───── Texto extraído ─────

Solução depende de combinação de políticas públicas, diz especialista
A coordenadora do Observatório Juventudes da PUCRS, Patrícia Espíndola Teixeira, avalia que está errado um tradicional mantra atribuindo a quantidade expressiva de jovens que não estuda ou desempenha serviço remunerado a uma suposta "fraqueza" geracional ou a falhas exclusivas do sistema educacional. Para a especialista, o gargalo está no descumprimento de normas previstas em uma lei pouco conhecida pelos brasileiros, de número 12.852/2013, também chamada de Estatuto da Juventude.
— Não é a geração que é "fraca", nem a responsabilidade é só das escolas. Diferentes sistemas de proteção precisam garantir o acesso ao sistema de ensino oferecendo segurança pública, segurança alimentar, transporte público, saúde. A falta desse conjunto compromete o progresso educacional — opina Patrícia.
Ela observa que, na outra ponta do levantamento, nada menos do que 27,6% dos adolescentes entre 15 e 17 anos combinam estudo e trabalho ao mesmo tempo no Rio Grande do Sul — o que também configura um desafio à gestão pública.
— Olha a sobrecarga que é isso para um adolescente — resume a coordenadora.

───── Dados fornecidos ─────

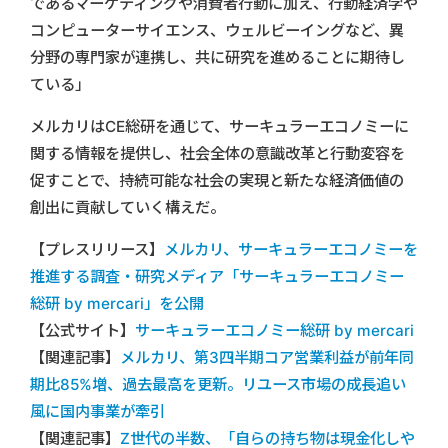
であるマーケティングや消費者行動に加え、行動経済学や
コンピューターサイエンス、ウェルビーイングなど、異
分野の専門家が連携し、共に研究を進めることに期待し
ている」
メルカリはCE総研を通じて、サーキュラーエコノミーに
関する情報を提供し、社会全体の意識改革と行動変容を
促すことで、持続可能な社会の実現と新たな経済価値の
創出に貢献していく構えだ。
【プレスリリース】
メルカリ、サーキュラーエコノミーを
推進する調査・研究メディア「サーキュラーエコノミー
総研 by mercari」を公開
【公式サイト】
サーキュラーエコノミー総研 by mercari
【関連記事】
メルカリ、第3四半期コア営業利益が前年同
期比85%増、過去最高を更新。リユース市場の成長追い
風に国内事業が牽引
【関連記事】
Z世代の半数、「自らの持ち物は現金化しや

─────

Objetivo do exercício. Segundo o texto extraído, qual lei tem normas cujo descumprimento é apontado pela especialista como o gargalo?

Resposta esperada. A lei nº 12.852/2013, também chamada de Estatuto da Juventude.